Seventeen more former male athletes from N.C. State have joined a state lawsuit accusing the Wolfpack’s former director of sports medicine of sexual abuse disguised as medical treatment and of harassment, bringing the total number of plaintiffs to 31. The case dates back more than three years to a federal lawsuit filed by a single athlete.
The complaint submitted late last week in Wake County Superior Court broadens allegations against Robert L. Murphy Jr., describing years of misconduct that included inappropriate genital contact during massages and invasive monitoring while athletes provided urine samples for drug testing.
Of the 31 former athletes, all but two are listed as “John Doe” to preserve their anonymity.
The two named plaintiffs are former members of the men’s soccer team, including Benjamin Locke, who filed the initial complaint in August 2022. The other is one of two athletes who brought separate federal lawsuits in February and April of 2023.
The Associated Press generally does not identify individuals who allege sexual assault or abuse unless they have spoken publicly, as Locke has.
Durham-based attorney Kerry Sutton, who has represented plaintiffs in each lawsuit, filed to dismiss those pending Title IX lawsuits before moving the case to state-level jurisdiction in September.

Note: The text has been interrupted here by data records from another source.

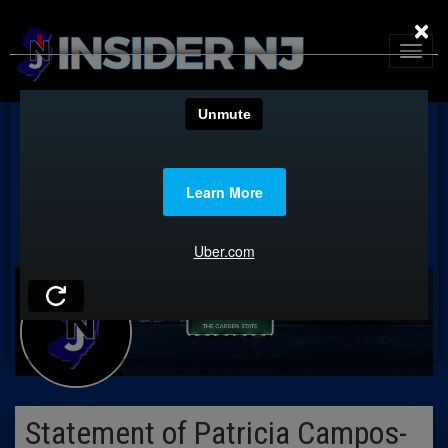
×
Statement of Patricia Campos-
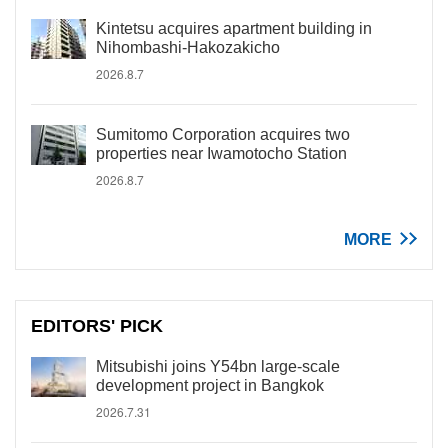
Kintetsu acquires apartment building in
Nihombashi-Hakozakicho
2026.8.7
Sumitomo Corporation acquires two
properties near Iwamotocho Station
2026.8.7
MORE
EDITORS' PICK
Mitsubishi joins Y54bn large-scale
development project in Bangkok
2026.7.31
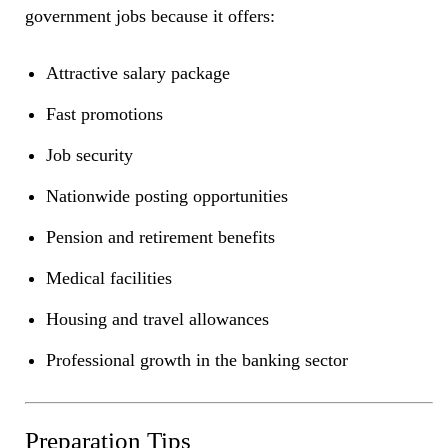
government jobs because it offers:
Attractive salary package
Fast promotions
Job security
Nationwide posting opportunities
Pension and retirement benefits
Medical facilities
Housing and travel allowances
Professional growth in the banking sector
Preparation Tips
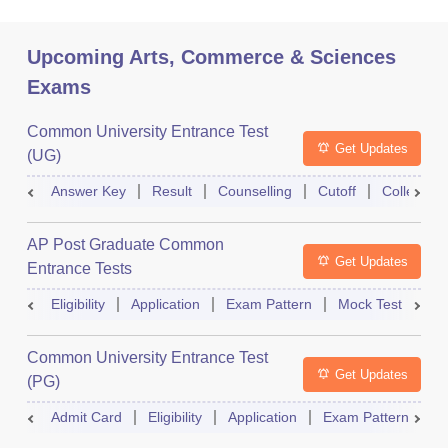
Upcoming Arts, Commerce & Sciences
Exams
Common University Entrance Test
Get Updates
(UG)
Answer Key
Result
Counselling
Cutoff
College Pr
AP Post Graduate Common
Get Updates
Entrance Tests
Eligibility
Application
Exam Pattern
Mock Test
Ex
Common University Entrance Test
Get Updates
(PG)
Admit Card
Eligibility
Application
Exam Pattern
Q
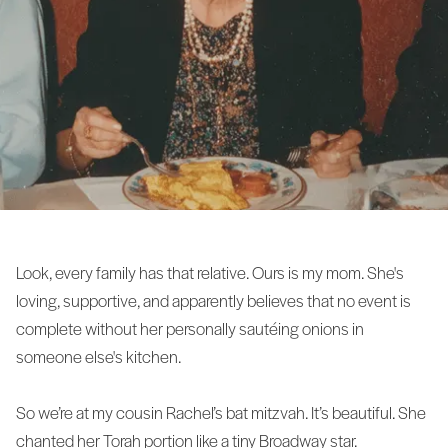
Look, every family has that relative. Ours is my mom. She's
loving, supportive, and apparently believes that no event is
complete without her personally sautéing onions in
someone else's kitchen.
So we’re at my cousin Rachel’s bat mitzvah. It’s beautiful. She
chanted her Torah portion like a tiny Broadway star.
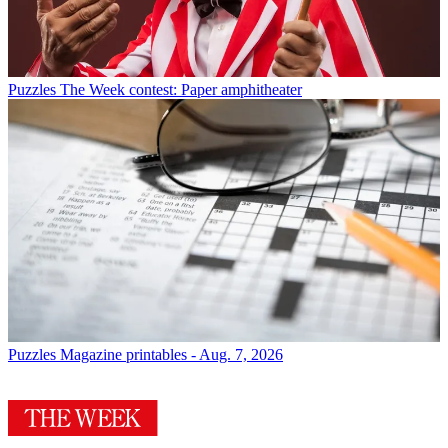
Puzzles
The Week contest: Paper amphitheater
Puzzles
Magazine printables - Aug. 7, 2026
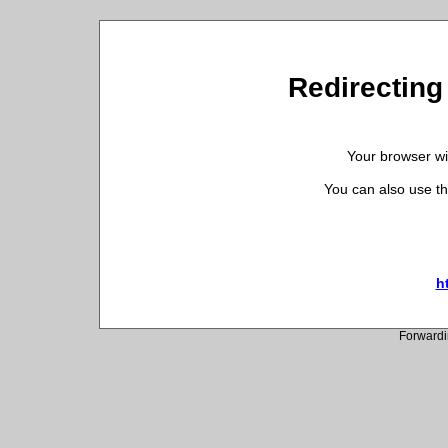
Redirecting 
Your browser wil
You can also use th
h
Forwardi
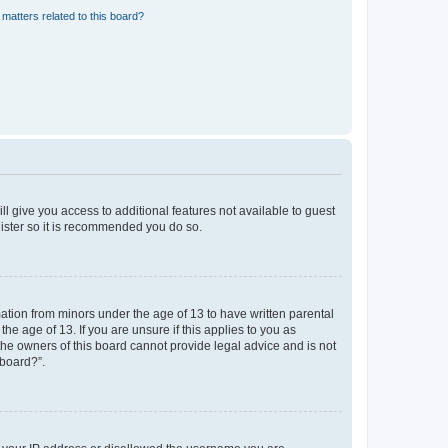
matters related to this board?
ll give you access to additional features not available to guest
gister so it is recommended you do so.
mation from minors under the age of 13 to have written parental
e age of 13. If you are unsure if this applies to you as
 the owners of this board cannot provide legal advice and is not
 board?”.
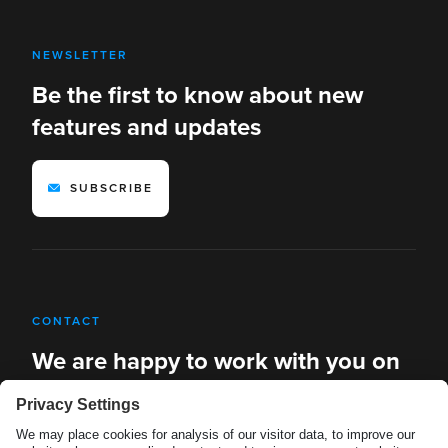
NEWSLETTER
Be the first to know about new
features and updates
SUBSCRIBE
CONTACT
We are happy to work with you on
new solutions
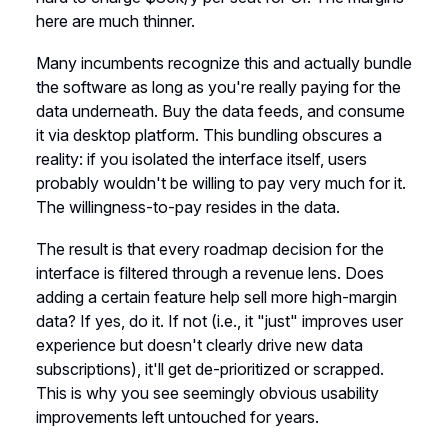
here are much thinner.
Many incumbents recognize this and actually bundle
the software as long as you're really paying for the
data underneath. Buy the data feeds, and consume
it via desktop platform. This bundling obscures a
reality: if you isolated the interface itself, users
probably wouldn't be willing to pay very much for it.
The willingness-to-pay resides in the data.
The result is that every roadmap decision for the
interface is filtered through a revenue lens. Does
adding a certain feature help sell more high-margin
data? If yes, do it. If not (i.e., it "just" improves user
experience but doesn't clearly drive new data
subscriptions), it'll get de-prioritized or scrapped.
This is why you see seemingly obvious usability
improvements left untouched for years.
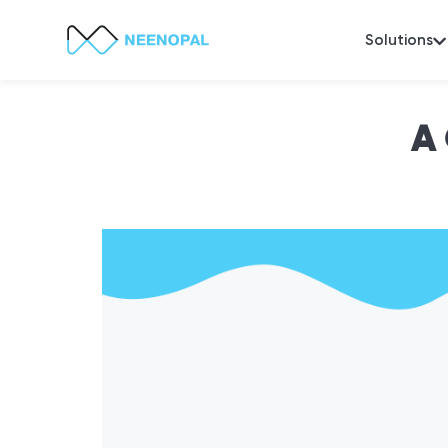
Solutions
A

That complaint added 11 new athletes to bring the total to 14 — and now the case has more than doubled with the latest filing.
“While it is never good news to hear there are other men that have been suffering in silence due to what they experienced, I am encouraged by the bravery, vulnerability, and willingness of these men to come forward against injustice," Locke said Monday in a statement released by Sutton.
In a separate statement, Sutton said: “I hate to say it, but I expect to hear from more men in coming days who were sexually harassed or assaulted by Mr. Murphy.”
Seth Blum, a Raleigh-based attorney who has represented Murphy, didn't immediately return an email from The Associated Press on Monday. He has forcefully defended Murphy in past comments, saying he has been falsely accused and there has yet to be “one scrap of credible evidence he assaulted anyone.”
“Put simply, Robert Murphy did not do this,” Blum said in a statement after the September lawsuit.
Murphy, at N.C. State from 2012-22, is among nine defendants named individually. Others are school officials accused of negligence in oversight roles.